Reconstruction of gene regulatory networks based on experimental data usually relies on statistical evidence, necessitating the choice of a statistical threshold which defines a significant biological effect. Approaches to this problem found in the literature range from rigorous multiple testing procedures to ad hoc P-value cut-off points. However, when the data implies graphical structure, it should be possible to exploit this feature in the threshold selection process. In this article we propose a procedure based on this principle.

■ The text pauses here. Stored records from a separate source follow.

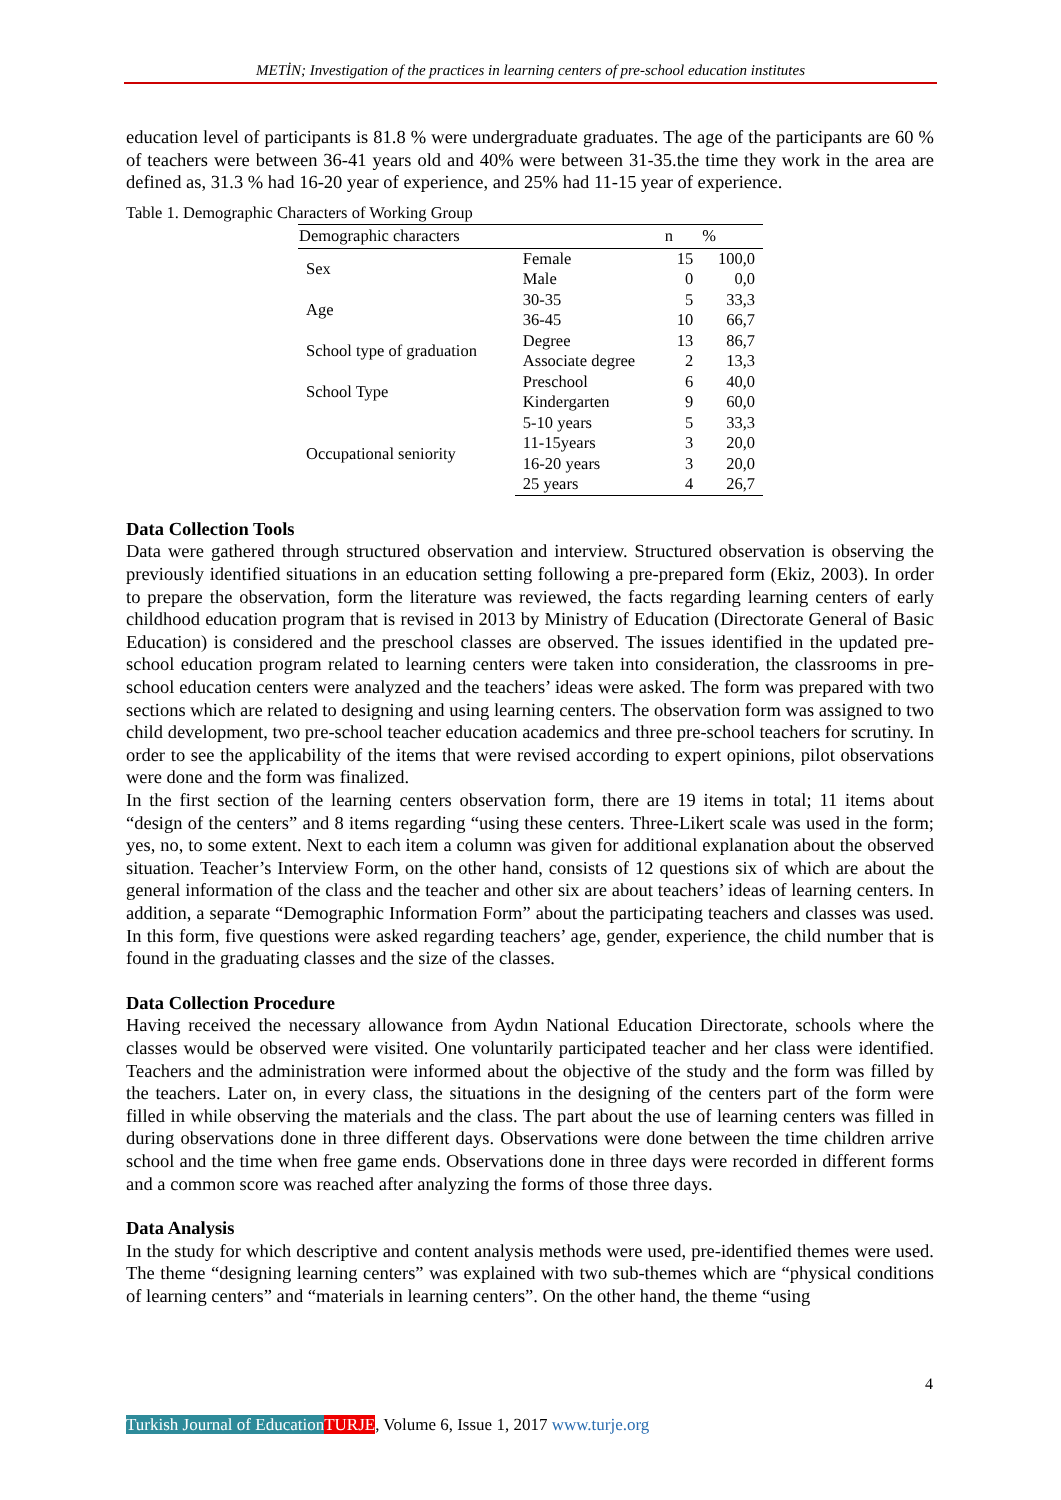METİN; Investigation of the practices in learning centers of pre-school education institutes
education level of participants is 81.8 % were undergraduate graduates. The age of the participants are 60 % of teachers were between 36-41 years old and 40% were between 31-35.the time they work in the area are defined as, 31.3 % had 16-20 year of experience, and 25% had 11-15 year of experience.
Table 1. Demographic Characters of Working Group
| Demographic characters | | n | % |
| --- | --- | --- | --- |
| Sex | Female | 15 | 100,0 |
| | Male | 0 | 0,0 |
| Age | 30-35 | 5 | 33,3 |
| | 36-45 | 10 | 66,7 |
| School type of graduation | Degree | 13 | 86,7 |
| | Associate degree | 2 | 13,3 |
| School Type | Preschool | 6 | 40,0 |
| | Kindergarten | 9 | 60,0 |
| Occupational seniority | 5-10 years | 5 | 33,3 |
| | 11-15years | 3 | 20,0 |
| | 16-20 years | 3 | 20,0 |
| | 25 years | 4 | 26,7 |
Data Collection Tools
Data were gathered through structured observation and interview. Structured observation is observing the previously identified situations in an education setting following a pre-prepared form (Ekiz, 2003). In order to prepare the observation, form the literature was reviewed, the facts regarding learning centers of early childhood education program that is revised in 2013 by Ministry of Education (Directorate General of Basic Education) is considered and the preschool classes are observed. The issues identified in the updated pre-school education program related to learning centers were taken into consideration, the classrooms in pre-school education centers were analyzed and the teachers’ ideas were asked. The form was prepared with two sections which are related to designing and using learning centers. The observation form was assigned to two child development, two pre-school teacher education academics and three pre-school teachers for scrutiny. In order to see the applicability of the items that were revised according to expert opinions, pilot observations were done and the form was finalized.
In the first section of the learning centers observation form, there are 19 items in total; 11 items about “design of the centers” and 8 items regarding “using these centers. Three-Likert scale was used in the form; yes, no, to some extent. Next to each item a column was given for additional explanation about the observed situation. Teacher’s Interview Form, on the other hand, consists of 12 questions six of which are about the general information of the class and the teacher and other six are about teachers’ ideas of learning centers. In addition, a separate “Demographic Information Form” about the participating teachers and classes was used. In this form, five questions were asked regarding teachers’ age, gender, experience, the child number that is found in the graduating classes and the size of the classes.
Data Collection Procedure
Having received the necessary allowance from Aydın National Education Directorate, schools where the classes would be observed were visited. One voluntarily participated teacher and her class were identified. Teachers and the administration were informed about the objective of the study and the form was filled by the teachers. Later on, in every class, the situations in the designing of the centers part of the form were filled in while observing the materials and the class. The part about the use of learning centers was filled in during observations done in three different days. Observations were done between the time children arrive school and the time when free game ends. Observations done in three days were recorded in different forms and a common score was reached after analyzing the forms of those three days.
Data Analysis
In the study for which descriptive and content analysis methods were used, pre-identified themes were used. The theme “designing learning centers” was explained with two sub-themes which are “physical conditions of learning centers” and “materials in learning centers”. On the other hand, the theme “using
4
Turkish Journal of Education TURJE, Volume 6, Issue 1, 2017 www.turje.org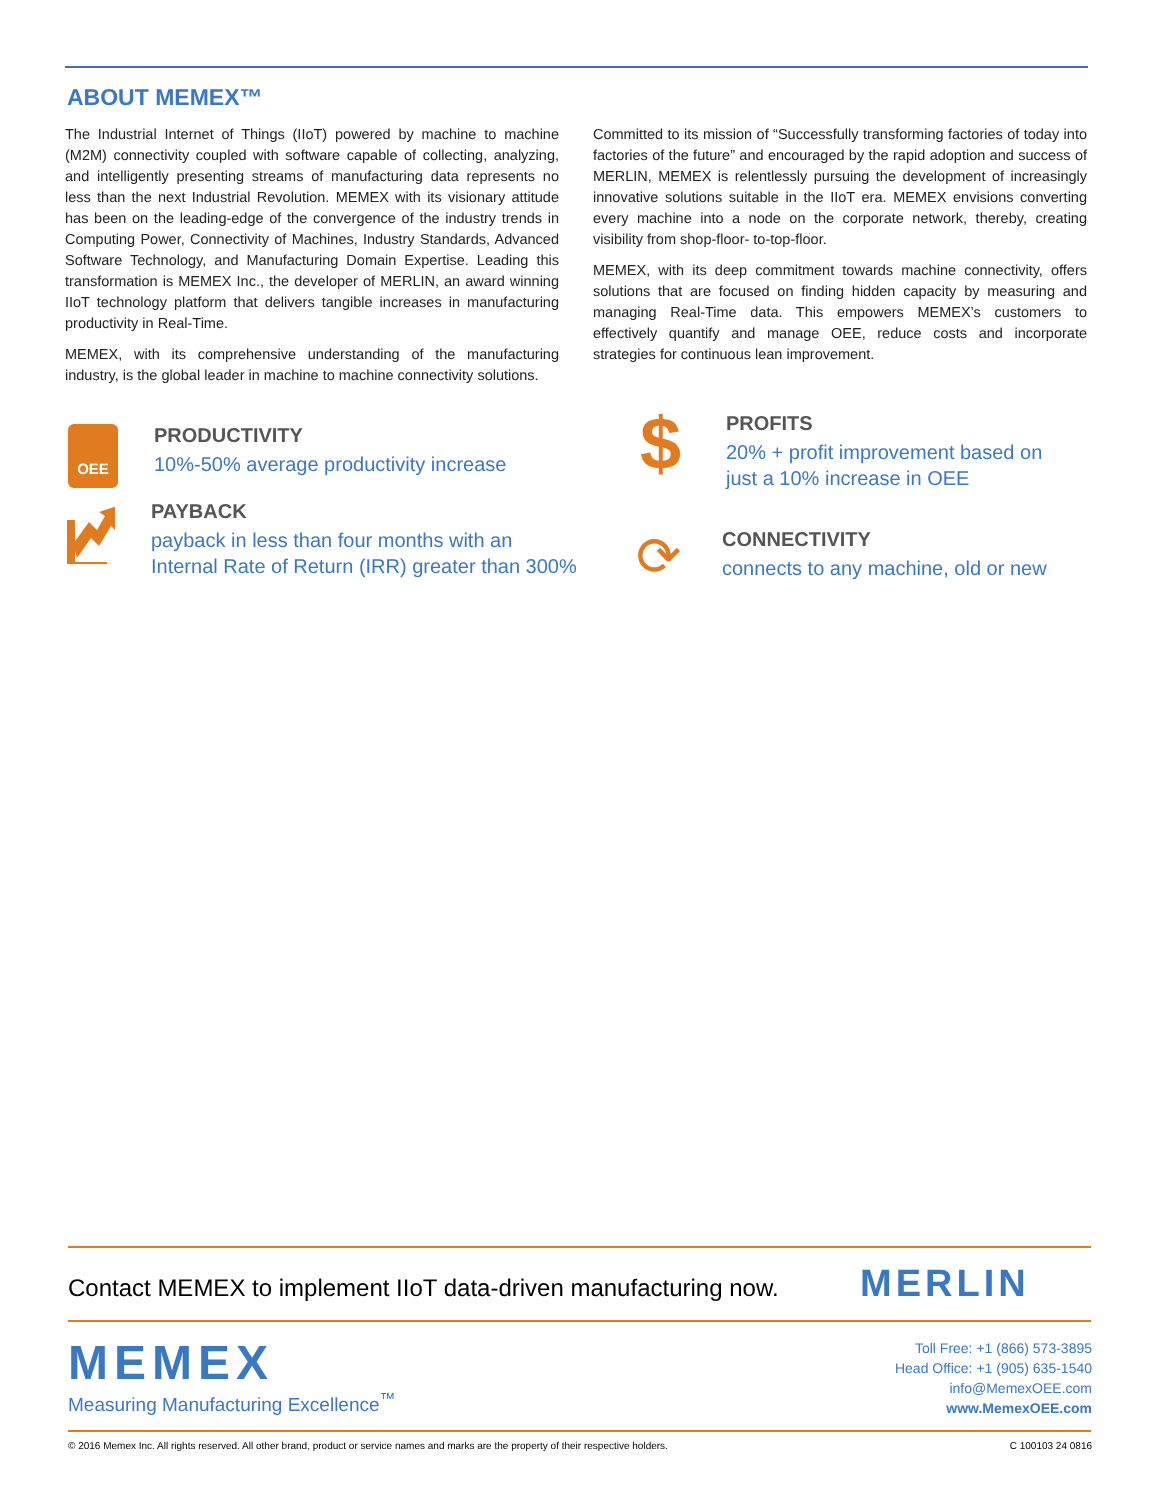ABOUT MEMEX™
The Industrial Internet of Things (IIoT) powered by machine to machine (M2M) connectivity coupled with software capable of collecting, analyzing, and intelligently presenting streams of manufacturing data represents no less than the next Industrial Revolution. MEMEX with its visionary attitude has been on the leading-edge of the convergence of the industry trends in Computing Power, Connectivity of Machines, Industry Standards, Advanced Software Technology, and Manufacturing Domain Expertise. Leading this transformation is MEMEX Inc., the developer of MERLIN, an award winning IIoT technology platform that delivers tangible increases in manufacturing productivity in Real-Time.
MEMEX, with its comprehensive understanding of the manufacturing industry, is the global leader in machine to machine connectivity solutions.
Committed to its mission of “Successfully transforming factories of today into factories of the future” and encouraged by the rapid adoption and success of MERLIN, MEMEX is relentlessly pursuing the development of increasingly innovative solutions suitable in the IIoT era. MEMEX envisions converting every machine into a node on the corporate network, thereby, creating visibility from shop-floor- to-top-floor.
MEMEX, with its deep commitment towards machine connectivity, offers solutions that are focused on finding hidden capacity by measuring and managing Real-Time data. This empowers MEMEX’s customers to effectively quantify and manage OEE, reduce costs and incorporate strategies for continuous lean improvement.
OEE
PRODUCTIVITY
10%-50% average productivity increase
PAYBACK
payback in less than four months with an
Internal Rate of Return (IRR) greater than 300%
$
PROFITS
20% + profit improvement based on
just a 10% increase in OEE
⟳
CONNECTIVITY
connects to any machine, old or new
Contact MEMEX to implement IIoT data-driven manufacturing now.
MERLIN
MEMEX
Measuring Manufacturing Excellence<sup>™</sup>
Toll Free: +1 (866) 573-3895
Head Office: +1 (905) 635-1540
info@MemexOEE.com
www.MemexOEE.com
© 2016 Memex Inc. All rights reserved. All other brand, product or service names and marks are the property of their respective holders. C 100103 24 0816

Using coding theory we devise a measure of graphical structure, for example, highly connected nodes or chain structure. The measure for a particular graph can be compared to that of a random graph and structure inferred on that basis. By varying the statistical threshold the maximum deviation from random structure can be estimated, and the threshold is then chosen on that basis. A global test for graph structure follows naturally.
基于实验数据重建基因调控网络通常依赖于统计证据,因此需要选择一个定义显著生物学效应的统计阈值。文献中针对此问题的方法从严格的多重检验程序到临时的P值截止点不等。然而,当数据隐含图形结构时,应该可以在阈值选择过程中利用这一特征。在本文中,我们提出了一种基于此原理的程序。利用编码理论,我们设计了一种图形结构度量方法,例如,高度连接的节点或链结构。可以将特定图形的度量与随机图形的度量进行比较,并在此基础上推断结构。通过改变统计阈值,可以估计与随机结构的最大偏差,然后据此选择阈值。图形结构的全局检验自然随之而来。